Building an investment portfolio involves many options. One effective method is using ETFs – exchange-traded funds – which track indexes or sectors. ETFs provide diversification while typically carrying lower fees than mutual funds.
But are they suitable for an IRA? That depends on an investor’s tax situation and investment goals.
Costs
ETFs offer lower costs than mutual funds and individual stocks, and may even be tax-efficient options – making them suitable investments for retirement accounts. But it is essential to understand how expense ratios affect returns.
Most ETFs charge an expense ratio fee, which is expressed as an annual percentage of your investment portfolio. A higher expense ratio decreases your return.
ETFs can be an excellent addition to your IRA portfolio as they typically provide broad diversification and access to different sectors of the market. ETFs typically follow specific indexes while others employ more complex investing strategies; some track particular sectors while others have socially responsible features; some produce dividends while others use leverage (using debt and derivatives) in order to increase returns; however, leveraged ETFs often magnify losses as well as gains, making them more risky than non-leveraged ETFs.
Taxes
ETFs are generally passively managed investments that track an index or industry; however, some are run by managers who attempt to beat the market through active management – these actively managed funds typically incur higher fees than passively managed ETFs.
As a general rule, gains from selling ETFs are subject to ordinary income tax rates both federally and state-level unless held within a tax-deferred account such as an IRA. You may be eligible to buy bonds or bond funds within your IRA account as well, though keep in mind that non-investment-grade (junk) bonds could incur an NII tax.
ETFs offer you the potential to engage in more complex investing strategies, as they allow for complex strategies. For instance, leveraged ETFs use debt and derivatives to increase returns on a particular index or benchmark; however, these ETFs tend to be more volatile than their non-leveraged counterparts and may amplify losses as well as gains.
Liquidity
Liquidity refers to how quickly an investment can be converted to cash, making it an integral component of investing and an indicator of how easily you can access your savings. Investments with higher liquidity tend to be more desirable due to reduced fees when selling. There are two techniques used for measuring liquidity – market and accounting liquidity.
An Individual Retirement Account, or IRA, offers many advantages to investors, including holding ETFs. Many online investment platforms and retirement account providers provide commission-free trading on ETFs; thus making them an appealing option for IRAs.
ETFs differ from mutual funds in that they’re passively managed, offering growth potential while mitigating risk with fixed-income investments such as bonds. You’ll find ETFs at most brokerages or through robo-advisors.
Transparency
An Individual Retirement Account (IRA) can hold virtually any form of investment, from stocks and bonds to mutual funds, annuities, unit investment trusts (UITs) and exchange-traded funds (ETFs). Many investors utilize ETFs as the mainstay of their IRA portfolio due to their lower fees.

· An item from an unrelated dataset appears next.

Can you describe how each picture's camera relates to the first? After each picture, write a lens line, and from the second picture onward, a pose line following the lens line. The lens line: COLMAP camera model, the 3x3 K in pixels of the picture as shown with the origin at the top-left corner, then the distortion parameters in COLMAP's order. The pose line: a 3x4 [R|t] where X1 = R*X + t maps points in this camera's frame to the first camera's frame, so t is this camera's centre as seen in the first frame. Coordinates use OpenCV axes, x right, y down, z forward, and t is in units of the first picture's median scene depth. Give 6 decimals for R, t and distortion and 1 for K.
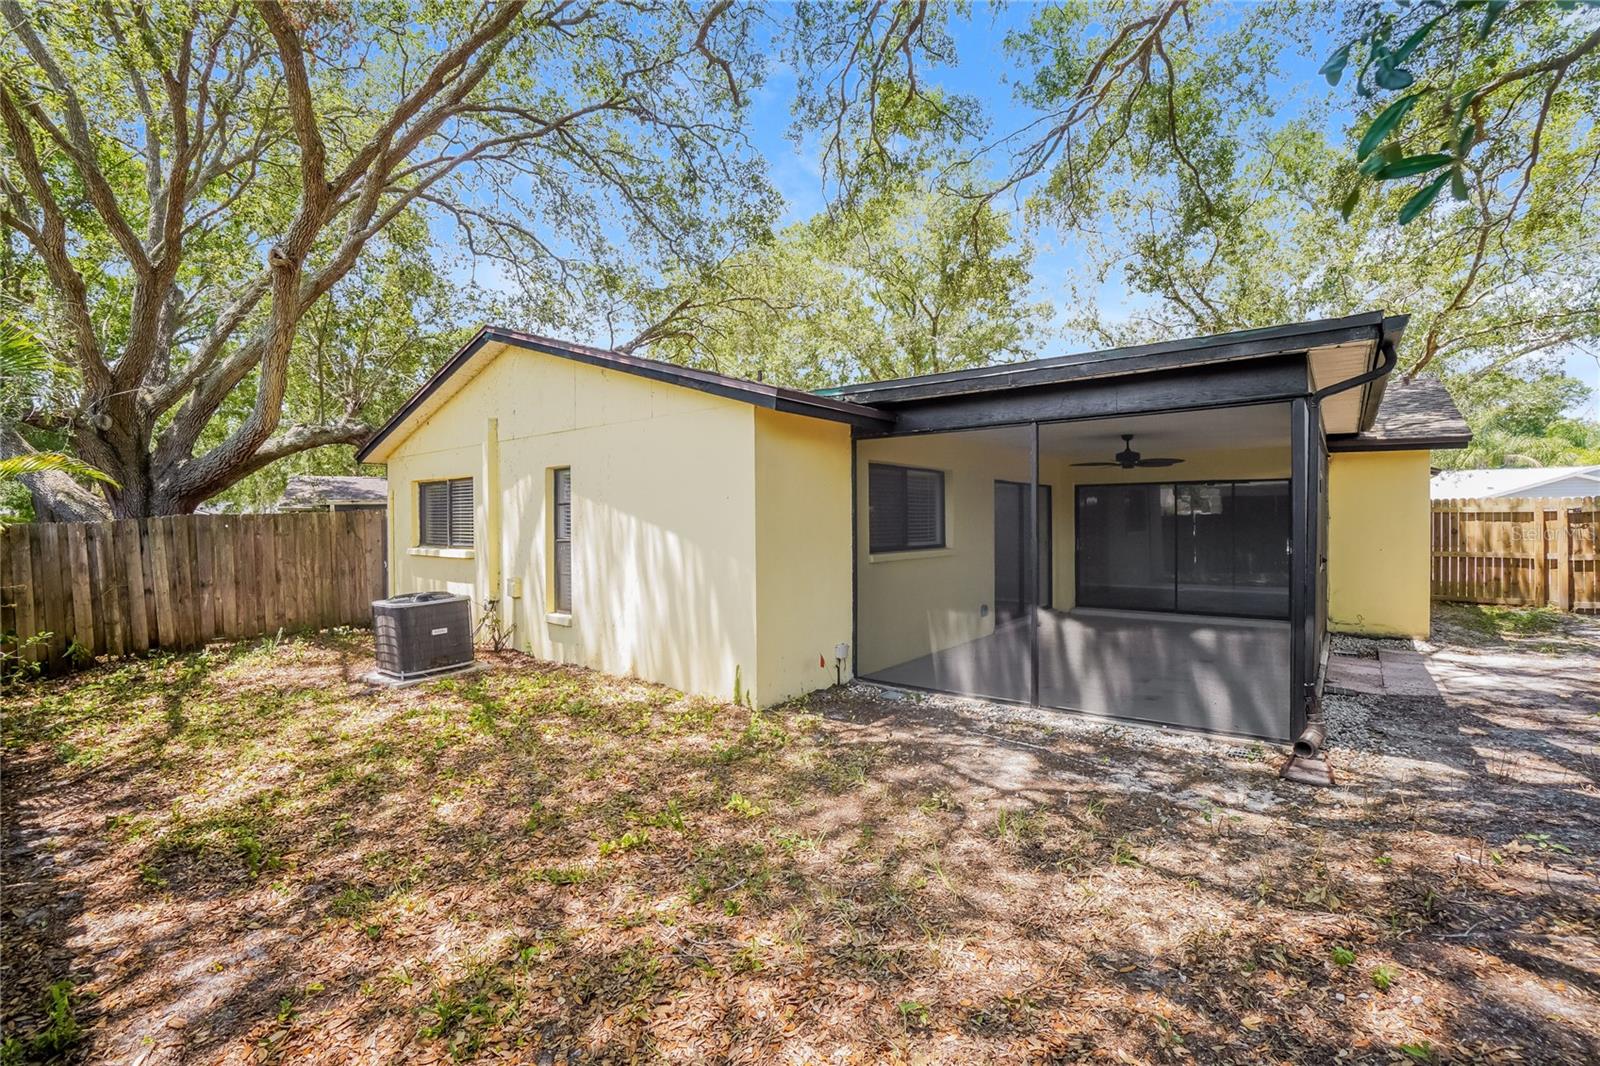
lens RADIAL K [[706.7, 0, 793.3], [0, 706.7, 504.3], [0, 0, 1]] dist [-0.059161, 0.015717]
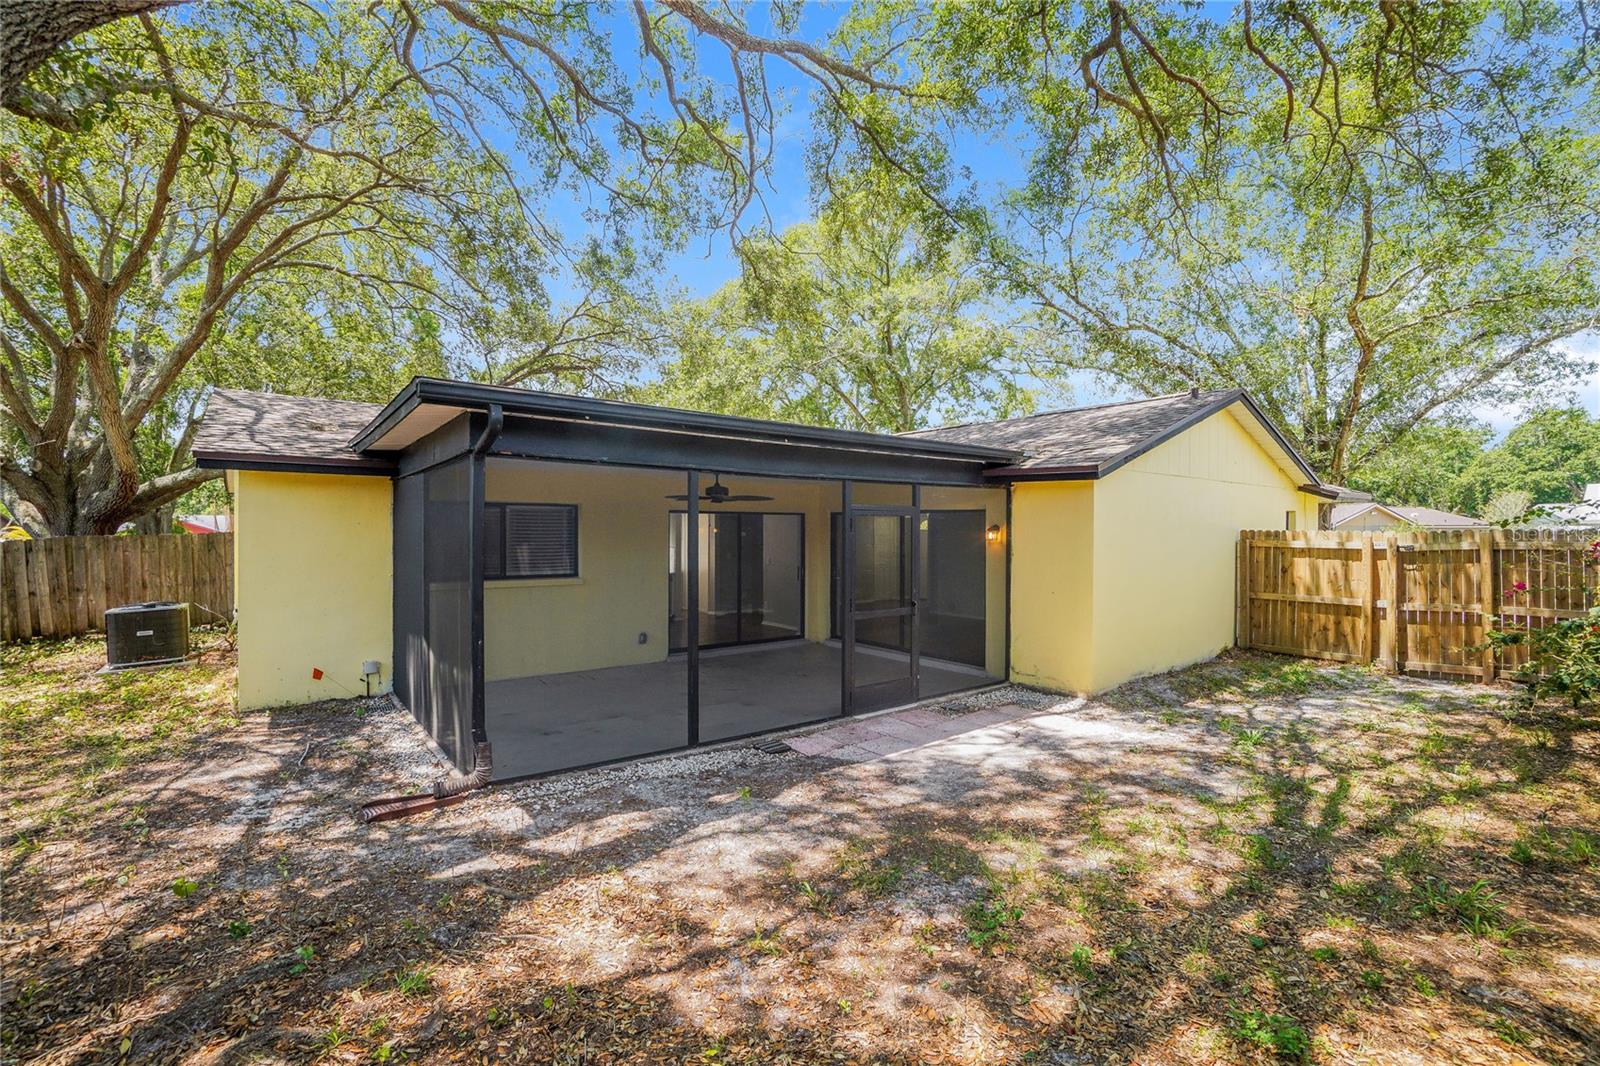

ETFs typically track an index and are therefore passively managed, meaning their fees tend to be significantly lower than active mutual fund management fees.
ETFs trade like stocks on an exchange throughout the day and experience price changes. Their holdings are disclosed daily to provide investors with greater transparency into what they own; unlike mutual funds, ETFs do not charge front- or back-end loads – fees charged by brokers when buying or selling ETFs.
Schwab U.S. Dividend Equity ETF SCHD provides investors with exposure to dividend-paying companies such as Broadcom AVGO and Texas Instruments TXN that offer attractive yields, giving investors tax breaks as the income is deferred or protected from taxes.